> [Document extract]:
Wireline Standard Data Processing
ODP logging contractor: LDEO-BRG
Location: Great Australian Bight (SW Pacific Ocean)
Latitude: 33° 28.45' S
Longitude: 128° 28.87' E
Logging date: November, 1998
Bottom felt: 490.6 mbrf (used for depth shift)
Total penetration: 1001.8 mbsf
Total core recovered: 442.05 m (86.6 %)
Logging string 1: DIT/HLDS/APS/HNGS (run
without density nuclear source)
Logging string 2: FMS/SDT/GPIT/NGT (main and repeat)
Logging string 3: GHMT/NGT/GPIT
Wireline heave compensator was used to counter ship heave. It was deactivated at 119.4, 129.4, and 119.4 mbsf during first, second, and third logging string respectively.
The following bottom-hole assembly depths are as they appear on the logs after differential depth shift (see Depth shift section) and depth shift to the sea floor. As such, there might be a discrepancy with the original depths given by the drillers onboard. Possible reasons for depth discrepancies are ship heave, use of wireline heave compensator, and drill string and/or wireline stretch.

> [Tasks for this exercise]:
• 1. Reproduce the passage of the wireline logging summary from "Logging string 3: GHMT/NGT/GPIT" to "and/or wireline stretch.".
• 2. According to the wireline logging summary, at what depth was the wireline heave compensator deactivated during the second logging string?

> [Data excerpt]:

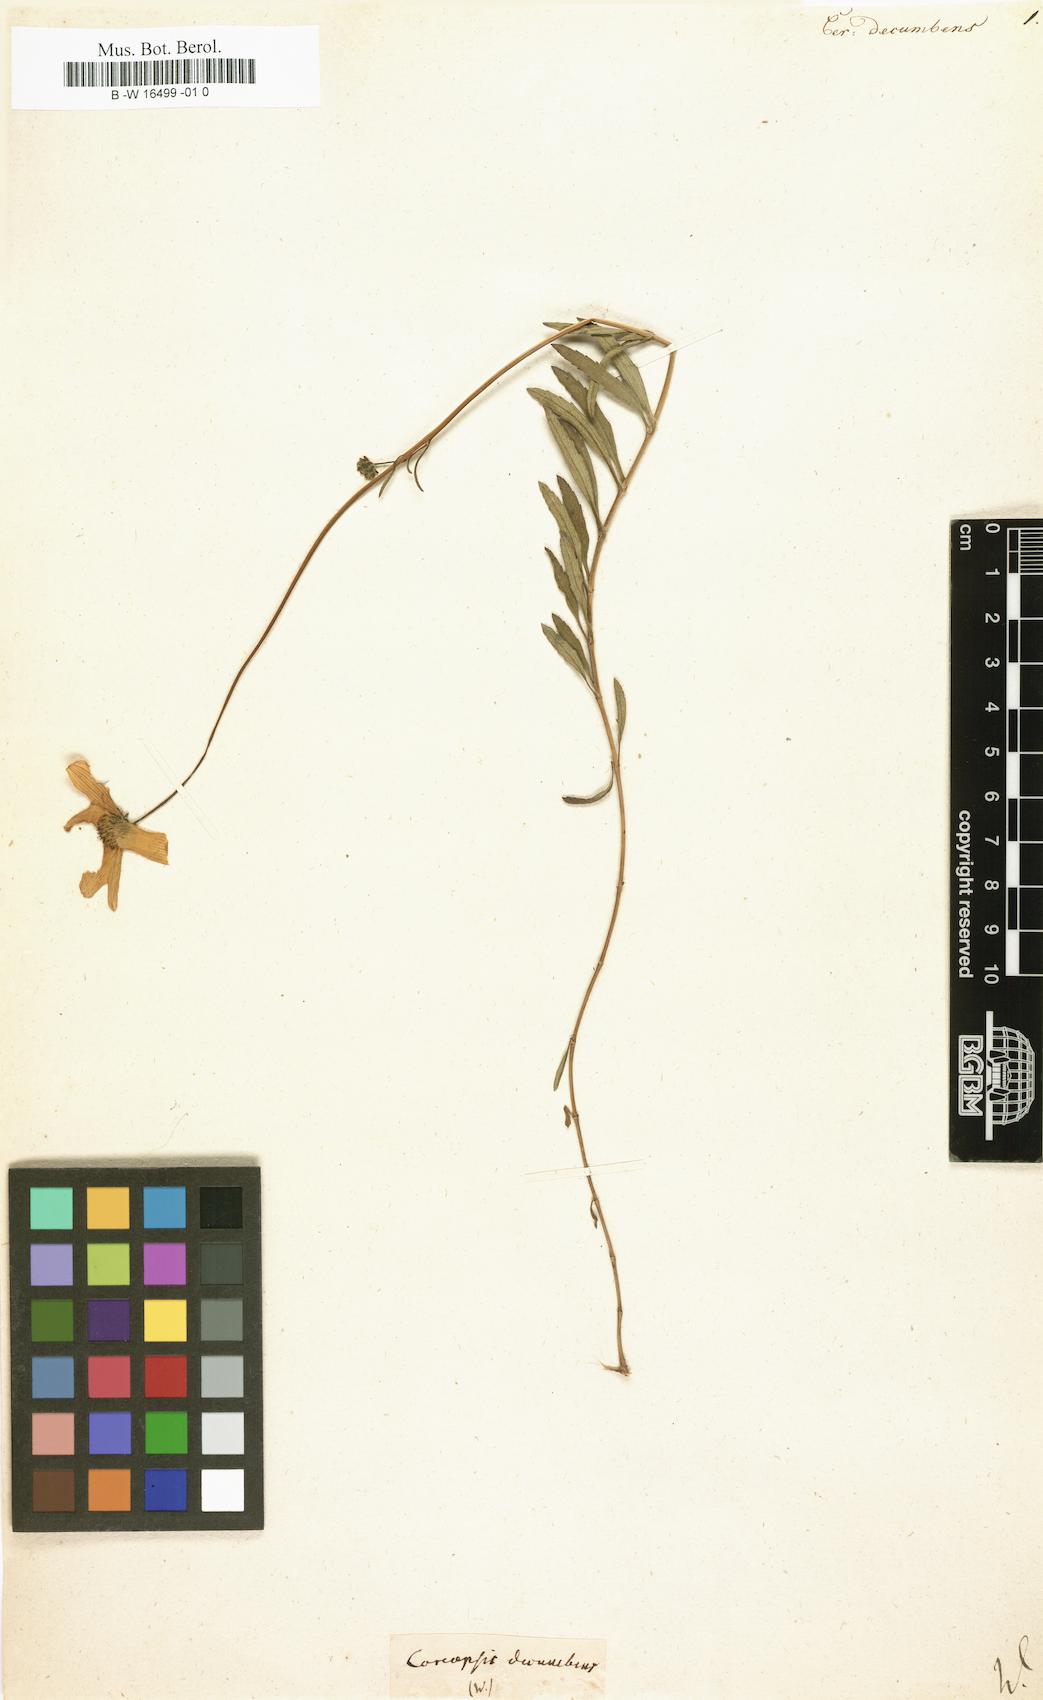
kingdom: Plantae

> [Answers for the tasks]:
• 1.
Logging string 3: GHMT/NGT/GPIT
Wireline heave compensator was used to counter ship heave. It was deactivated at 119.4, 129.4, and 119.4 mbsf during first, second, and third logging string respectively.
The following bottom-hole assembly depths are as they appear on the logs after differential depth shift (see Depth shift section) and depth shift to the sea floor. As such, there might be a discrepancy with the original depths given by the drillers onboard. Possible reasons for depth discrepancies are ship heave, use of wireline heave compensator, and drill string and/or wireline stretch.

• 2. 129.4 mbsf